Start of Block

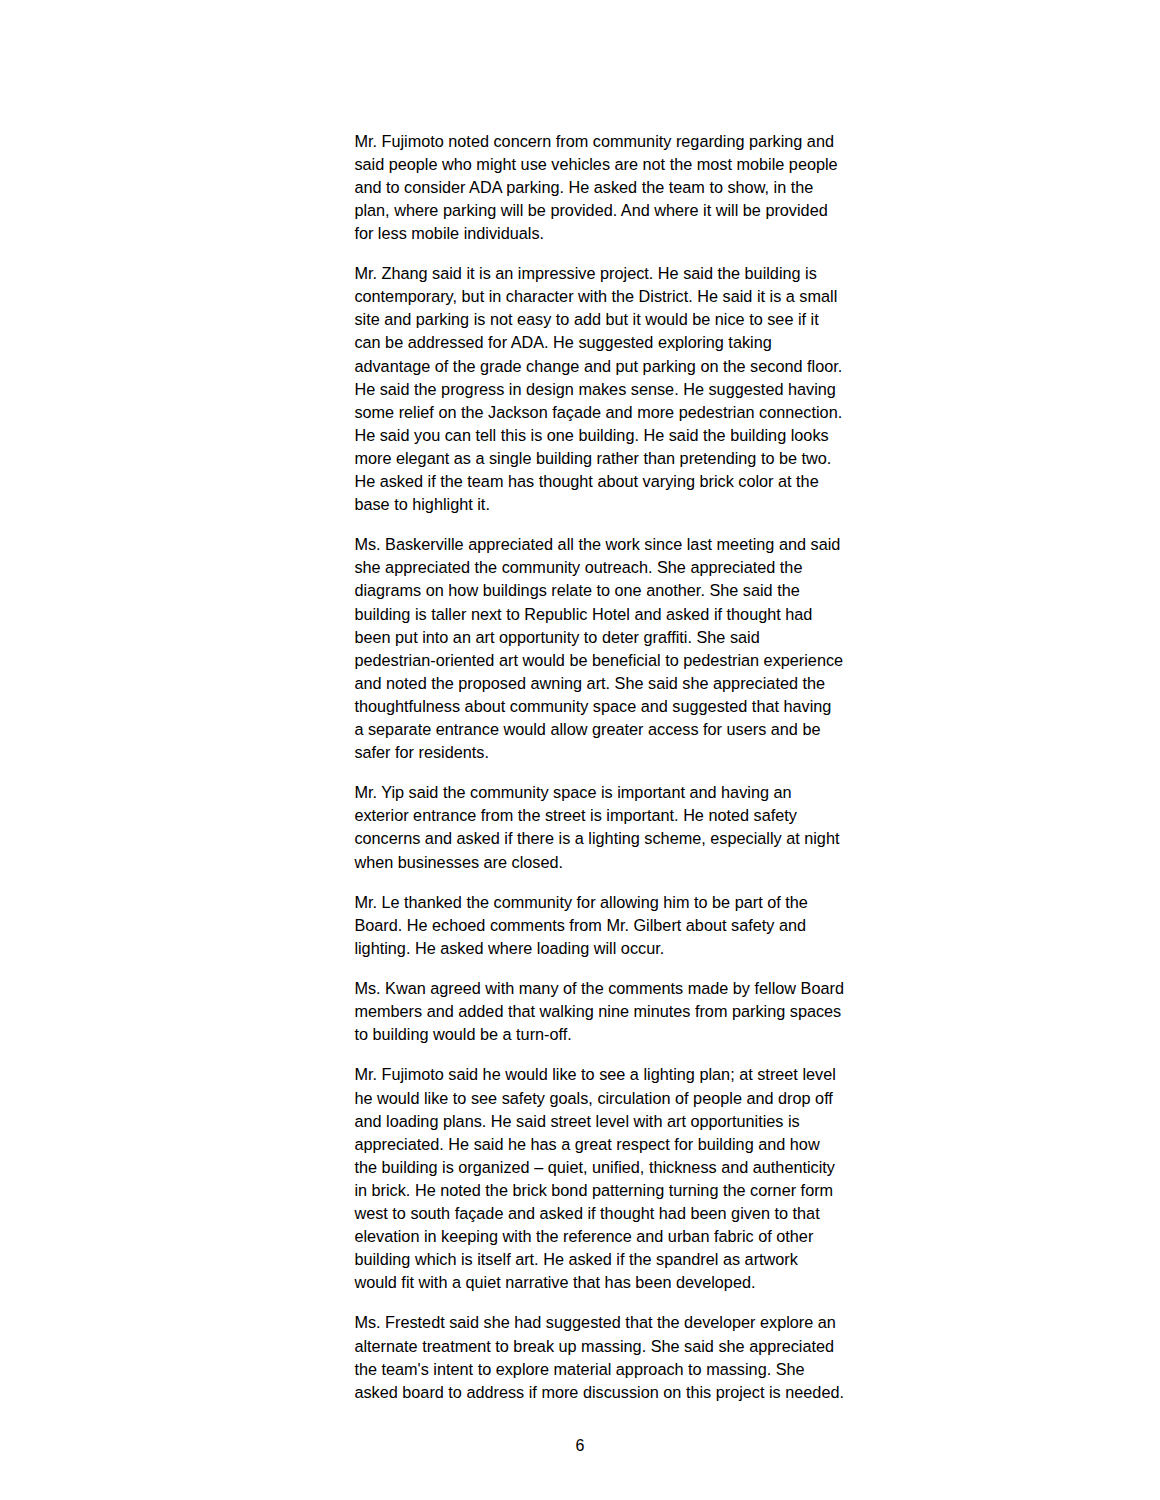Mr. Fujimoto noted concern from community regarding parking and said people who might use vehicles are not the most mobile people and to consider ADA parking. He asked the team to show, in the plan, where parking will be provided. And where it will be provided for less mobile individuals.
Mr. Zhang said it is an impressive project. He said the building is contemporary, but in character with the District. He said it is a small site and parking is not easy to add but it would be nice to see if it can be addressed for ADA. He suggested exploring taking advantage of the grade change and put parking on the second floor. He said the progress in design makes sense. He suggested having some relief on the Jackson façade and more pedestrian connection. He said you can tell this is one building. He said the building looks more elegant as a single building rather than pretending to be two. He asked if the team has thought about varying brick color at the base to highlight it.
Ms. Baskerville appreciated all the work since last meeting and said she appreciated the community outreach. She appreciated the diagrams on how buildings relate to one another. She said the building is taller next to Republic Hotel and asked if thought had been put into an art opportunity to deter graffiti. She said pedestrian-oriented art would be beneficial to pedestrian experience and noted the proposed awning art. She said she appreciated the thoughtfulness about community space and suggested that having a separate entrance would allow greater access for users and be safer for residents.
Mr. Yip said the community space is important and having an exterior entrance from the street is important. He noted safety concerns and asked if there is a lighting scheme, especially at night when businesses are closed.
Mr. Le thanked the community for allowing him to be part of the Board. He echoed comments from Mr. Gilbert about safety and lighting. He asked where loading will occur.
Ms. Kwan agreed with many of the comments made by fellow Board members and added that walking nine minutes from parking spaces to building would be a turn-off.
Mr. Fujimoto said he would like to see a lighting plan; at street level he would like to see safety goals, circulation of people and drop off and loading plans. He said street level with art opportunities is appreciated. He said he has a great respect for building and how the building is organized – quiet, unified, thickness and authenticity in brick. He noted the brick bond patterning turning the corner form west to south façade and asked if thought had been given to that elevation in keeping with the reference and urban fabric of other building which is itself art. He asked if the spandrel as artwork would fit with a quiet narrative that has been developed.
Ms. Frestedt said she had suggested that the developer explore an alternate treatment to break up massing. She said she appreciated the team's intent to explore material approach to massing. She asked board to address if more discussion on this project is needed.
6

End of Block

### What you have to do
Above is a listing with pictures. Write it out exactly without them.

### Task output
Mr. Fujimoto noted concern from community regarding parking and said people who might use vehicles are not the most mobile people and to consider ADA parking. He asked the team to show, in the plan, where parking will be provided. And where it will be provided for less mobile individuals.
Mr. Zhang said it is an impressive project. He said the building is contemporary, but in character with the District. He said it is a small site and parking is not easy to add but it would be nice to see if it can be addressed for ADA. He suggested exploring taking advantage of the grade change and put parking on the second floor. He said the progress in design makes sense. He suggested having some relief on the Jackson façade and more pedestrian connection. He said you can tell this is one building. He said the building looks more elegant as a single building rather than pretending to be two. He asked if the team has thought about varying brick color at the base to highlight it.
Ms. Baskerville appreciated all the work since last meeting and said she appreciated the community outreach. She appreciated the diagrams on how buildings relate to one another. She said the building is taller next to Republic Hotel and asked if thought had been put into an art opportunity to deter graffiti. She said pedestrian-oriented art would be beneficial to pedestrian experience and noted the proposed awning art. She said she appreciated the thoughtfulness about community space and suggested that having a separate entrance would allow greater access for users and be safer for residents.
Mr. Yip said the community space is important and having an exterior entrance from the street is important. He noted safety concerns and asked if there is a lighting scheme, especially at night when businesses are closed.
Mr. Le thanked the community for allowing him to be part of the Board. He echoed comments from Mr. Gilbert about safety and lighting. He asked where loading will occur.
Ms. Kwan agreed with many of the comments made by fellow Board members and added that walking nine minutes from parking spaces to building would be a turn-off.
Mr. Fujimoto said he would like to see a lighting plan; at street level he would like to see safety goals, circulation of people and drop off and loading plans. He said street level with art opportunities is appreciated. He said he has a great respect for building and how the building is organized – quiet, unified, thickness and authenticity in brick. He noted the brick bond patterning turning the corner form west to south façade and asked if thought had been given to that elevation in keeping with the reference and urban fabric of other building which is itself art. He asked if the spandrel as artwork would fit with a quiet narrative that has been developed.
Ms. Frestedt said she had suggested that the developer explore an alternate treatment to break up massing. She said she appreciated the team's intent to explore material approach to massing. She asked board to address if more discussion on this project is needed.
6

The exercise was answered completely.